One day they had been out making snowballs, and stopped to shake the snow off their parkas before coming into the house. The Eskimo parka is a sort of middy blouse with a hood attached to it. In winter these parkas are usually made of reindeer skin, with a big ruff of fur around the edge of the hood to protect the face. The best fur to trim the hood is that of the wolverine, for it does not collect moisture from the breath.
The children stamped their feet and brushed the snow from each other with small flat ivory sticks shaped for that purpose. In doing this the boy broke the beautiful string of beads which the girl wore around her neck.
Now these were very precious beads; and the boy was afraid of his uncle, and did not like to tell what he had done, but he bravely took his little cousin by the hand and went into the house trembling with fear. Walking up to the chief he said, “Uncle, I am sorry but I broke the precious beads.”
His uncle was furious. “How did you do it?” he asked, and the boy told him.
“Now,” said the uncle, “I am going to kill you for that. Those beads were my sign of chief. Now you have broken the beads, the people will say I am no longer chief, and will make some one else chief instead of me. You will have to die.”
He took the boy out of the house and led him to the kasga. There were many people in the kasga, but he drove them all out; then he took off the little boy’s clothes, and went away, leaving him all alone to die of cold and hunger. That cruel uncle closed the door, putting heavy pieces of wood against it, so that the little fellow could not push it open, and then went up to the top of the kasga, where he took the skin cover off from the round window hole, to let the cold air in. After that he went away.
When left alone in the cold without any clothes on, the little fellow started to run quickly around and around on the floor to keep warm.
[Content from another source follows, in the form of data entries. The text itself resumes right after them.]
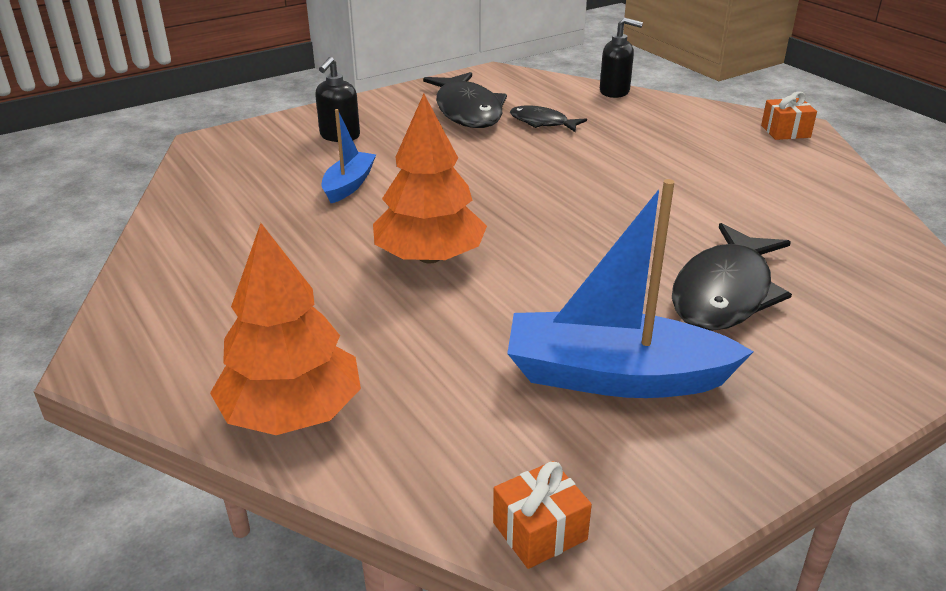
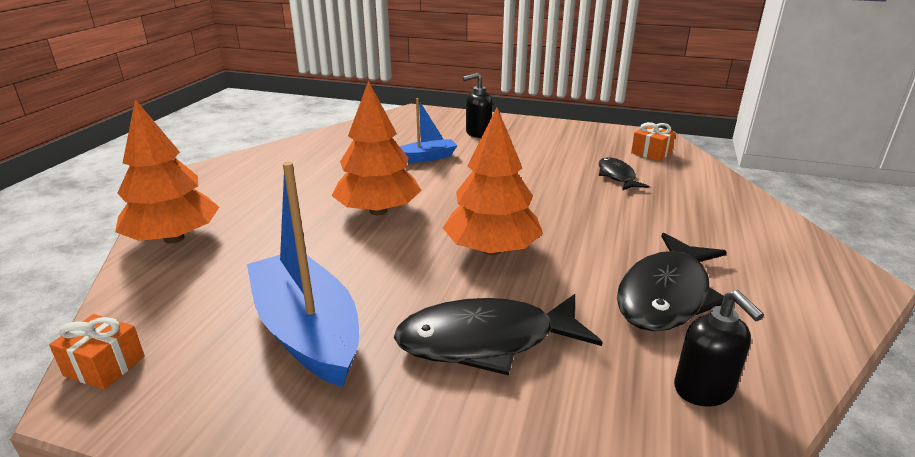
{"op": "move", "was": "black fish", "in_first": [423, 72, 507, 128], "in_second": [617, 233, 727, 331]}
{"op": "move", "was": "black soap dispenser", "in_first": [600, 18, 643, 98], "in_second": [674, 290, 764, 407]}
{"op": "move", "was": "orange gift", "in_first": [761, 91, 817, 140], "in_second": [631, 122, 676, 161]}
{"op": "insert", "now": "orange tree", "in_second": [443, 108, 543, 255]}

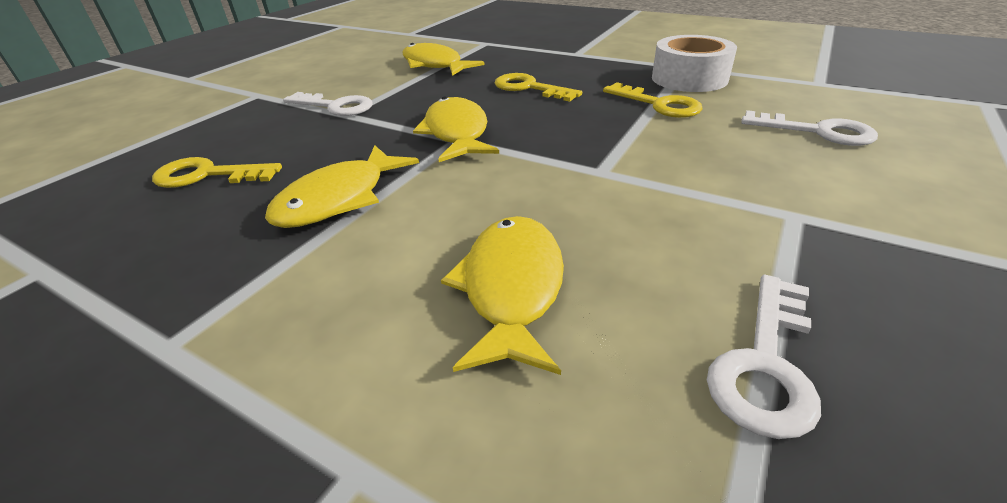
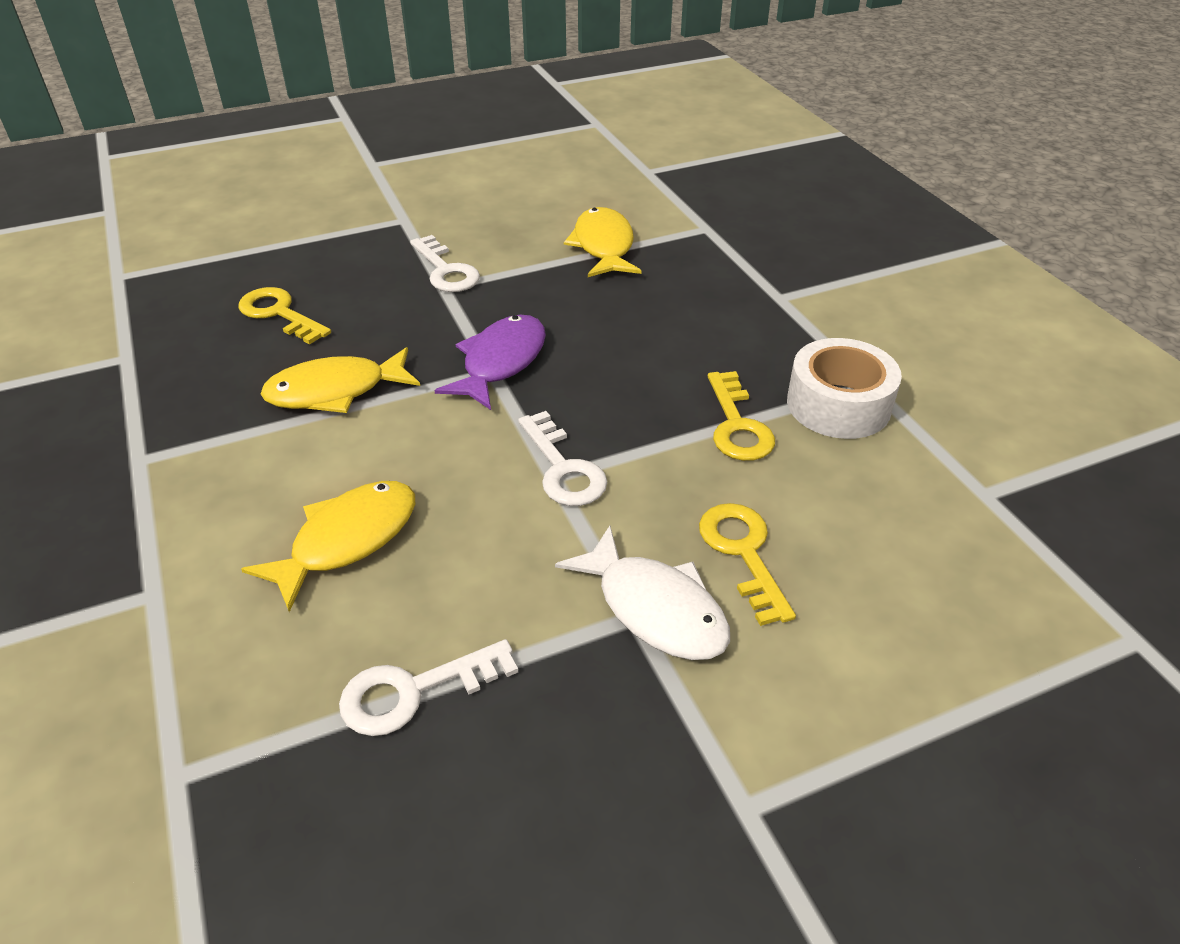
{"op": "recolor", "was": "yellow fish", "now": "purple fish", "in_first": [413, 97, 499, 162], "in_second": [434, 315, 546, 410]}
{"op": "move", "was": "yellow key", "in_first": [495, 73, 582, 102], "in_second": [699, 503, 796, 626]}
{"op": "move", "was": "white key", "in_first": [741, 110, 878, 146], "in_second": [518, 411, 607, 506]}
{"op": "insert", "now": "white fish", "in_second": [555, 526, 730, 660]}

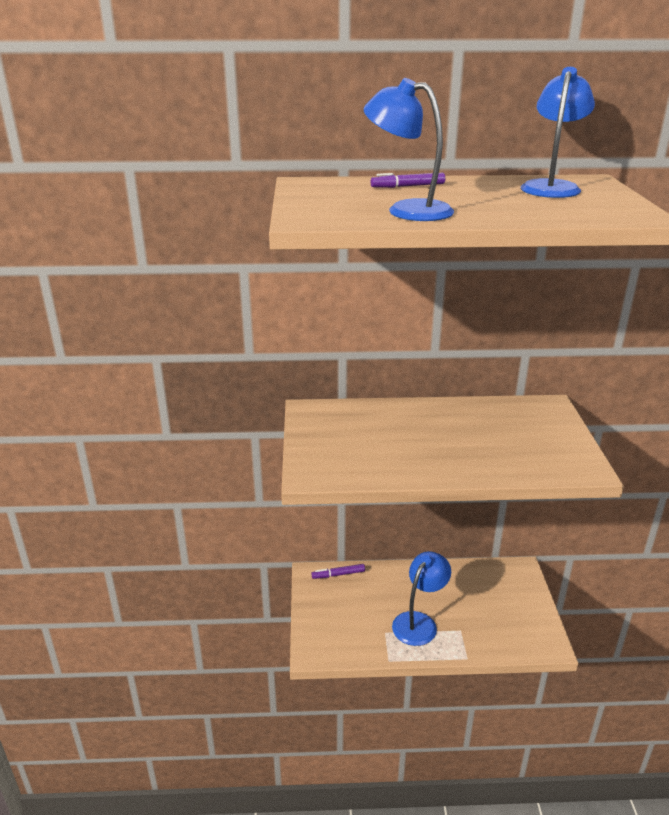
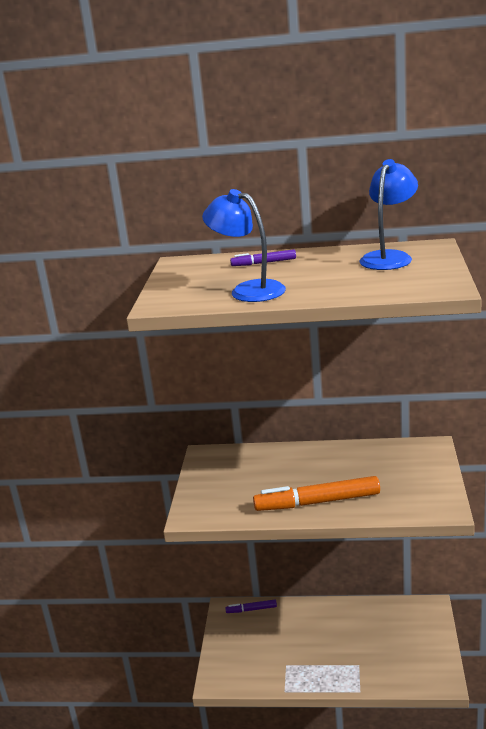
{"op": "delete", "was": "blue lamp", "in_first": [392, 551, 451, 646]}
{"op": "insert", "now": "orange marker", "in_second": [253, 476, 380, 511]}

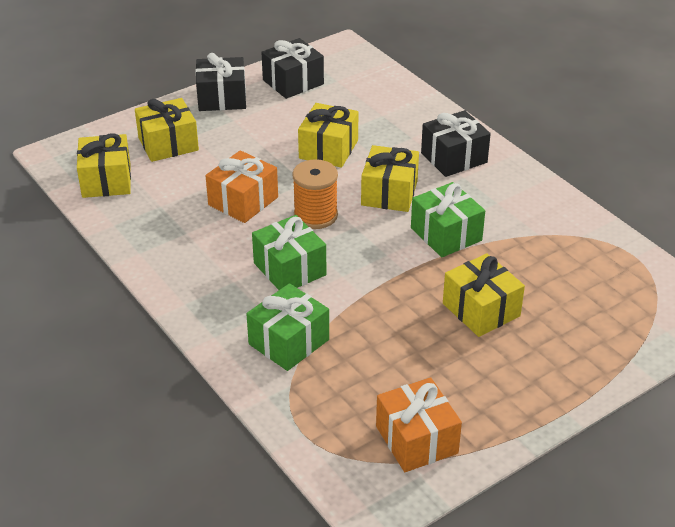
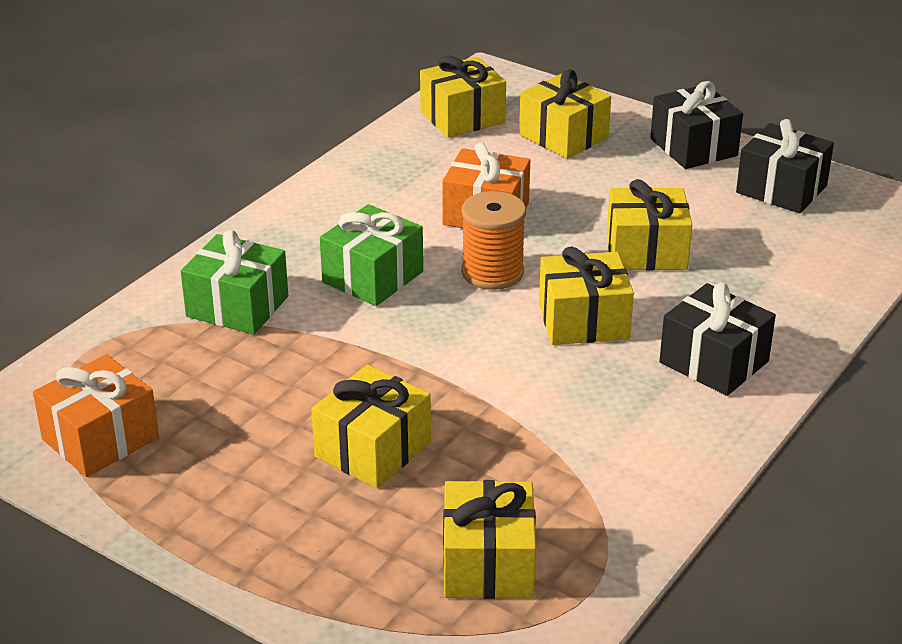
{"op": "delete", "was": "green gift", "in_first": [411, 182, 485, 257]}
{"op": "insert", "now": "yellow gift", "in_second": [443, 480, 536, 599]}

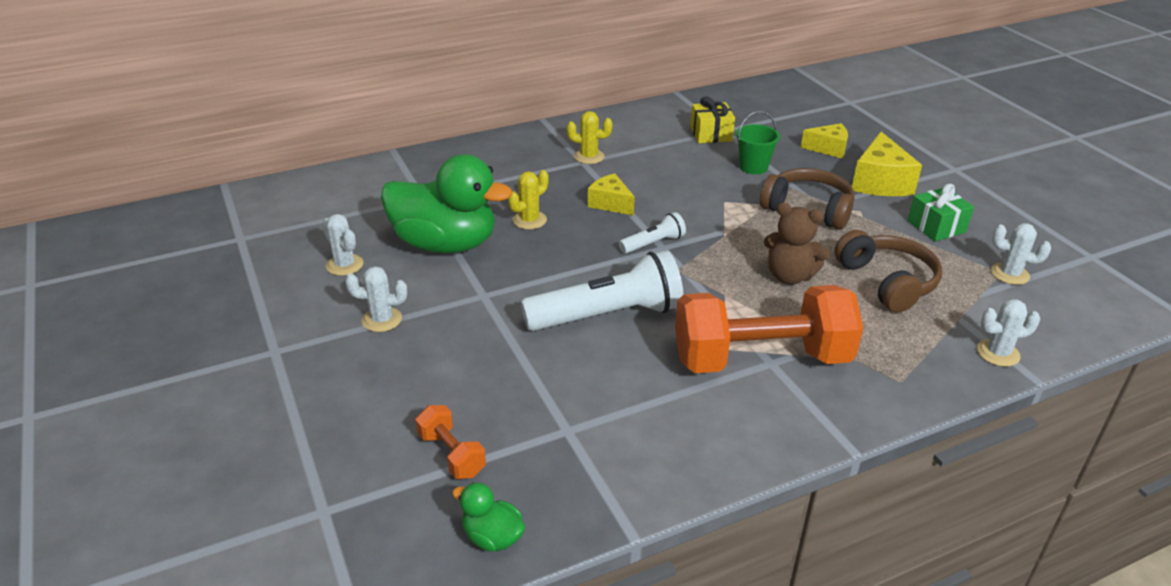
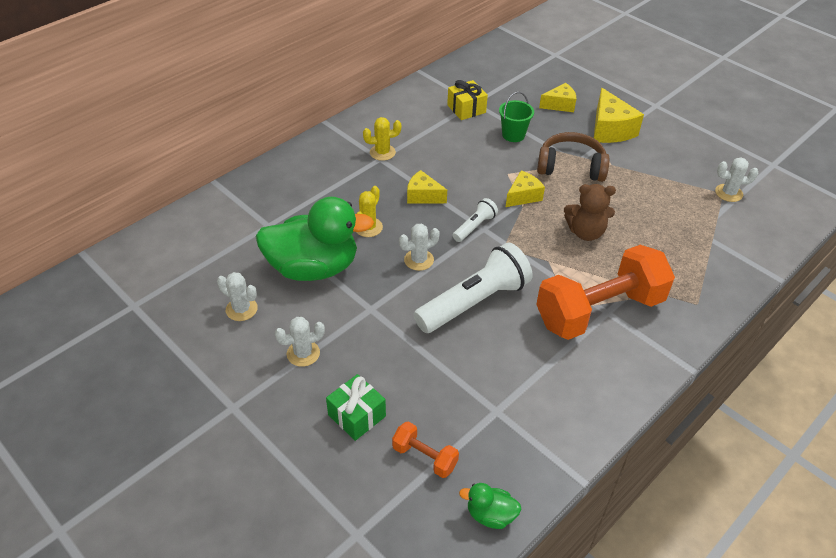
{"op": "delete", "was": "brown headphones", "in_first": [834, 230, 942, 313]}
{"op": "move", "was": "green gift", "in_first": [908, 184, 974, 241], "in_second": [326, 374, 386, 441]}
{"op": "move", "was": "white cactus", "in_first": [977, 299, 1040, 367], "in_second": [399, 224, 440, 271]}
{"op": "insert", "now": "yellow cheese", "in_second": [506, 170, 545, 207]}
Now in that village lived a man and wife who were very sad because they had no children of their own. These two people loved the little ones very dearly, and were good to all the children in the village; and the children were very fond of them in return for all their kindness.
Long after the chief had gone away from the kasga, and the little boy had run about until he was too tired to run any more, and could no longer keep warm, that kind man who loved little children came on top of the hut, put his head through the window hole, and called, “Hello,” and the little boy answered, “Hello.”
The man said, “You are alive yet?” Then he put his head through the window hole and handed a bundle of things to the boy.